What to do
Nothing but an exact copy of the records below counts as the answer.

Record extracts
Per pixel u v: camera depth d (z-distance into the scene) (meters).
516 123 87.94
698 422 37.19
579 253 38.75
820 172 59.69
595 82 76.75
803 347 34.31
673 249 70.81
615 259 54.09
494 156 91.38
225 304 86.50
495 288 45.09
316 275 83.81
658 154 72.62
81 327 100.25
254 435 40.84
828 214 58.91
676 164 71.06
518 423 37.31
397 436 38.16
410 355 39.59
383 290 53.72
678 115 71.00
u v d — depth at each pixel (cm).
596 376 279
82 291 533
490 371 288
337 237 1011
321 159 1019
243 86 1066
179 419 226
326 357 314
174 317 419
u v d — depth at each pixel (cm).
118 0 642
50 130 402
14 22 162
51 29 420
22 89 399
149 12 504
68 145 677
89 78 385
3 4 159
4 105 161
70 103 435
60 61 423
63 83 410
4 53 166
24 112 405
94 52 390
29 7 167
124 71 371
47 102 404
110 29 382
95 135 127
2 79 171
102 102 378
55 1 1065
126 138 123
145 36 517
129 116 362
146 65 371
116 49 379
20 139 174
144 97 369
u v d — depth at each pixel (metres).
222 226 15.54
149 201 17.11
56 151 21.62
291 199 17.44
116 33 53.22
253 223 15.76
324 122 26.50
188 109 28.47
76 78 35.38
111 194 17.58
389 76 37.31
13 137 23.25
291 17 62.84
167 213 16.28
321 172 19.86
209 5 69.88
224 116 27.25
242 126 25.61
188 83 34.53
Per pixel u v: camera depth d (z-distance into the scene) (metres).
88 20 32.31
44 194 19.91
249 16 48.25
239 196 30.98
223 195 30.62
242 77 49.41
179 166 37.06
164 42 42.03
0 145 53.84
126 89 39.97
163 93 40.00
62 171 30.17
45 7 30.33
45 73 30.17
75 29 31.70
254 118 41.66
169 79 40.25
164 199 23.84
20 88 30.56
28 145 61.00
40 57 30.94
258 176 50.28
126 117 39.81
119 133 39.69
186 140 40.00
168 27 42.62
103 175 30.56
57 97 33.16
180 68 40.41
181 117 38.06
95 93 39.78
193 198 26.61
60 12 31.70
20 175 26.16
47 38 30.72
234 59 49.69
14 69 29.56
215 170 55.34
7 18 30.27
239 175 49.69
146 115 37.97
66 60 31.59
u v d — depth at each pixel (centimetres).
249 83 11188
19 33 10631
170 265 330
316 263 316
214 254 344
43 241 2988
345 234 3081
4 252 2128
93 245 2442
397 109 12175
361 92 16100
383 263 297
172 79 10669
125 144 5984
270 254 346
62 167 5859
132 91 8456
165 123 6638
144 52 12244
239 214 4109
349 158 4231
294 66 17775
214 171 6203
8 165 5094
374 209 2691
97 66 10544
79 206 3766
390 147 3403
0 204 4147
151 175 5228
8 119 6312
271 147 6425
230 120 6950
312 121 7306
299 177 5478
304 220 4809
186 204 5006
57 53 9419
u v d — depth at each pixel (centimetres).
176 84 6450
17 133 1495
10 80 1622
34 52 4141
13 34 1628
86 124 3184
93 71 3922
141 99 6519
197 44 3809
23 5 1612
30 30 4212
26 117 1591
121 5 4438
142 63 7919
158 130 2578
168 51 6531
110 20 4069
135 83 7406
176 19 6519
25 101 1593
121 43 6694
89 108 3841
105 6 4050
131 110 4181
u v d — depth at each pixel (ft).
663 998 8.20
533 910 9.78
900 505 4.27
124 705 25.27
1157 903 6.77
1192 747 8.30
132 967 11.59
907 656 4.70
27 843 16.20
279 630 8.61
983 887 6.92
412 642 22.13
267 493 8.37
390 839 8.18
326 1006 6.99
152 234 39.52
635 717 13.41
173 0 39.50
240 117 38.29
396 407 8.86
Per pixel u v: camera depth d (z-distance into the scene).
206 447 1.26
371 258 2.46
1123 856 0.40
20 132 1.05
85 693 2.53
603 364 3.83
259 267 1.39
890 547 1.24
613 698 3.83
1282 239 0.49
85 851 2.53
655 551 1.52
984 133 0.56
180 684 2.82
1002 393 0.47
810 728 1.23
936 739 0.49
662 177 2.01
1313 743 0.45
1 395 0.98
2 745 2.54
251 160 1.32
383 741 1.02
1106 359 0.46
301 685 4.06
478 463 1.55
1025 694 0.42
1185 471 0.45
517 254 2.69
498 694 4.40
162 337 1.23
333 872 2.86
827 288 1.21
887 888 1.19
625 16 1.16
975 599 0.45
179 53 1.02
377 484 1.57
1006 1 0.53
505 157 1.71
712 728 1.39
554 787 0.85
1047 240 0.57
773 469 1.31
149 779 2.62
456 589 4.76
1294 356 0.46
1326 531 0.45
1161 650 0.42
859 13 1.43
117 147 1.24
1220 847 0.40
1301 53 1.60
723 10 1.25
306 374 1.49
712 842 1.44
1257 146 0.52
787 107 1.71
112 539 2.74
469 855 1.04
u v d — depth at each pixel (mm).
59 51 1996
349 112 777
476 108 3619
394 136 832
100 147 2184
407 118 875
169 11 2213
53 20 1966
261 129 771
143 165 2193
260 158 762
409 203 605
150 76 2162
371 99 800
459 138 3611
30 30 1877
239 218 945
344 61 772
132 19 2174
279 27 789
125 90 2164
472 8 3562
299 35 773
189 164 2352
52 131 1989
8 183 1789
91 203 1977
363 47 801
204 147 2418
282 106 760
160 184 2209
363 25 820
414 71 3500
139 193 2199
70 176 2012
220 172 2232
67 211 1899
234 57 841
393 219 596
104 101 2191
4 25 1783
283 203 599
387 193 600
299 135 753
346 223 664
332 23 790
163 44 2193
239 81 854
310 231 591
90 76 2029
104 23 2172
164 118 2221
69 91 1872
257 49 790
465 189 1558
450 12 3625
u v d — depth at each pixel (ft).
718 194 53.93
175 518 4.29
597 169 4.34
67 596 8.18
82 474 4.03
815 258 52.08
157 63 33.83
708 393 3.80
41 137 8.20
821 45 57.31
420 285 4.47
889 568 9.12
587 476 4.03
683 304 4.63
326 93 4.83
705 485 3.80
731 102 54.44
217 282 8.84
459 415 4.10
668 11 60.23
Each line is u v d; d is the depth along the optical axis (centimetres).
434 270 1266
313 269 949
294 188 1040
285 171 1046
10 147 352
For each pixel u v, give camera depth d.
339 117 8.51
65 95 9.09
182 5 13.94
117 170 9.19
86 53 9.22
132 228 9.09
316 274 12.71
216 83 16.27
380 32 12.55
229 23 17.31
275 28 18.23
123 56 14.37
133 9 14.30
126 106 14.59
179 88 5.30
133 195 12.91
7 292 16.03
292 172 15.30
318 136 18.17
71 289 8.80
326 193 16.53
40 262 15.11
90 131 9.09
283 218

Result of this exercise
Per pixel u v: camera depth d (z-distance into the scene) (meters).
516 123 87.94
698 422 37.19
579 253 38.75
820 172 59.69
595 82 76.75
803 347 34.31
673 249 70.81
615 259 54.09
494 156 91.38
225 304 86.50
495 288 45.09
316 275 83.81
658 154 72.62
81 327 100.25
254 435 40.84
828 214 58.91
676 164 71.06
518 423 37.31
397 436 38.16
410 355 39.59
383 290 53.72
678 115 71.00
u v d — depth at each pixel (cm).
596 376 279
82 291 533
490 371 288
337 237 1011
321 159 1019
243 86 1066
179 419 226
326 357 314
174 317 419
u v d — depth at each pixel (cm).
118 0 642
50 130 402
14 22 162
51 29 420
22 89 399
149 12 504
68 145 677
89 78 385
3 4 159
4 105 161
70 103 435
60 61 423
63 83 410
4 53 166
24 112 405
94 52 390
29 7 167
124 71 371
47 102 404
110 29 382
95 135 127
2 79 171
102 102 378
55 1 1065
126 138 123
145 36 517
129 116 362
146 65 371
116 49 379
20 139 174
144 97 369
u v d — depth at each pixel (metres).
222 226 15.54
149 201 17.11
56 151 21.62
291 199 17.44
116 33 53.22
253 223 15.76
324 122 26.50
188 109 28.47
76 78 35.38
111 194 17.58
389 76 37.31
13 137 23.25
291 17 62.84
167 213 16.28
321 172 19.86
209 5 69.88
224 116 27.25
242 126 25.61
188 83 34.53
Per pixel u v: camera depth d (z-distance into the scene) (metres).
88 20 32.31
44 194 19.91
249 16 48.25
239 196 30.98
223 195 30.62
242 77 49.41
179 166 37.06
164 42 42.03
0 145 53.84
126 89 39.97
163 93 40.00
62 171 30.17
45 7 30.33
45 73 30.17
75 29 31.70
254 118 41.66
169 79 40.25
164 199 23.84
20 88 30.56
28 145 61.00
40 57 30.94
258 176 50.28
126 117 39.81
119 133 39.69
186 140 40.00
168 27 42.62
103 175 30.56
57 97 33.16
180 68 40.41
181 117 38.06
95 93 39.78
193 198 26.61
60 12 31.70
20 175 26.16
47 38 30.72
234 59 49.69
14 69 29.56
215 170 55.34
7 18 30.27
239 175 49.69
146 115 37.97
66 60 31.59
u v d — depth at each pixel (centimetres).
249 83 11188
19 33 10631
170 265 330
316 263 316
214 254 344
43 241 2988
345 234 3081
4 252 2128
93 245 2442
397 109 12175
361 92 16100
383 263 297
172 79 10669
125 144 5984
270 254 346
62 167 5859
132 91 8456
165 123 6638
144 52 12244
239 214 4109
349 158 4231
294 66 17775
214 171 6203
8 165 5094
374 209 2691
97 66 10544
79 206 3766
390 147 3403
0 204 4147
151 175 5228
8 119 6312
271 147 6425
230 120 6950
312 121 7306
299 177 5478
304 220 4809
186 204 5006
57 53 9419
u v d — depth at each pixel (centimetres).
176 84 6450
17 133 1495
10 80 1622
34 52 4141
13 34 1628
86 124 3184
93 71 3922
141 99 6519
197 44 3809
23 5 1612
30 30 4212
26 117 1591
121 5 4438
142 63 7919
158 130 2578
168 51 6531
110 20 4069
135 83 7406
176 19 6519
25 101 1593
121 43 6694
89 108 3841
105 6 4050
131 110 4181
u v d — depth at each pixel (ft).
663 998 8.20
533 910 9.78
900 505 4.27
124 705 25.27
1157 903 6.77
1192 747 8.30
132 967 11.59
907 656 4.70
27 843 16.20
279 630 8.61
983 887 6.92
412 642 22.13
267 493 8.37
390 839 8.18
326 1006 6.99
152 234 39.52
635 717 13.41
173 0 39.50
240 117 38.29
396 407 8.86
Per pixel u v: camera depth d (z-distance into the scene).
206 447 1.26
371 258 2.46
1123 856 0.40
20 132 1.05
85 693 2.53
603 364 3.83
259 267 1.39
890 547 1.24
613 698 3.83
1282 239 0.49
85 851 2.53
655 551 1.52
984 133 0.56
180 684 2.82
1002 393 0.47
810 728 1.23
936 739 0.49
662 177 2.01
1313 743 0.45
1 395 0.98
2 745 2.54
251 160 1.32
383 741 1.02
1106 359 0.46
301 685 4.06
478 463 1.55
1025 694 0.42
1185 471 0.45
517 254 2.69
498 694 4.40
162 337 1.23
333 872 2.86
827 288 1.21
887 888 1.19
625 16 1.16
975 599 0.45
179 53 1.02
377 484 1.57
1006 1 0.53
505 157 1.71
712 728 1.39
554 787 0.85
1047 240 0.57
773 469 1.31
149 779 2.62
456 589 4.76
1294 356 0.46
1326 531 0.45
1161 650 0.42
859 13 1.43
117 147 1.24
1220 847 0.40
1301 53 1.60
723 10 1.25
306 374 1.49
712 842 1.44
1257 146 0.52
787 107 1.71
112 539 2.74
469 855 1.04
u v d — depth at each pixel (mm).
59 51 1996
349 112 777
476 108 3619
394 136 832
100 147 2184
407 118 875
169 11 2213
53 20 1966
261 129 771
143 165 2193
260 158 762
409 203 605
150 76 2162
371 99 800
459 138 3611
30 30 1877
239 218 945
344 61 772
132 19 2174
279 27 789
125 90 2164
472 8 3562
299 35 773
189 164 2352
52 131 1989
8 183 1789
91 203 1977
363 47 801
204 147 2418
282 106 760
160 184 2209
363 25 820
414 71 3500
139 193 2199
70 176 2012
220 172 2232
67 211 1899
234 57 841
393 219 596
104 101 2191
4 25 1783
283 203 599
387 193 600
299 135 753
346 223 664
332 23 790
163 44 2193
239 81 854
310 231 591
90 76 2029
104 23 2172
164 118 2221
69 91 1872
257 49 790
465 189 1558
450 12 3625
u v d — depth at each pixel (ft).
718 194 53.93
175 518 4.29
597 169 4.34
67 596 8.18
82 474 4.03
815 258 52.08
157 63 33.83
708 393 3.80
41 137 8.20
821 45 57.31
420 285 4.47
889 568 9.12
587 476 4.03
683 304 4.63
326 93 4.83
705 485 3.80
731 102 54.44
217 282 8.84
459 415 4.10
668 11 60.23
Each line is u v d; d is the depth along the optical axis (centimetres).
434 270 1266
313 269 949
294 188 1040
285 171 1046
10 147 352
For each pixel u v, give camera depth d.
339 117 8.51
65 95 9.09
182 5 13.94
117 170 9.19
86 53 9.22
132 228 9.09
316 274 12.71
216 83 16.27
380 32 12.55
229 23 17.31
275 28 18.23
123 56 14.37
133 9 14.30
126 106 14.59
179 88 5.30
133 195 12.91
7 292 16.03
292 172 15.30
318 136 18.17
71 289 8.80
326 193 16.53
40 262 15.11
90 131 9.09
283 218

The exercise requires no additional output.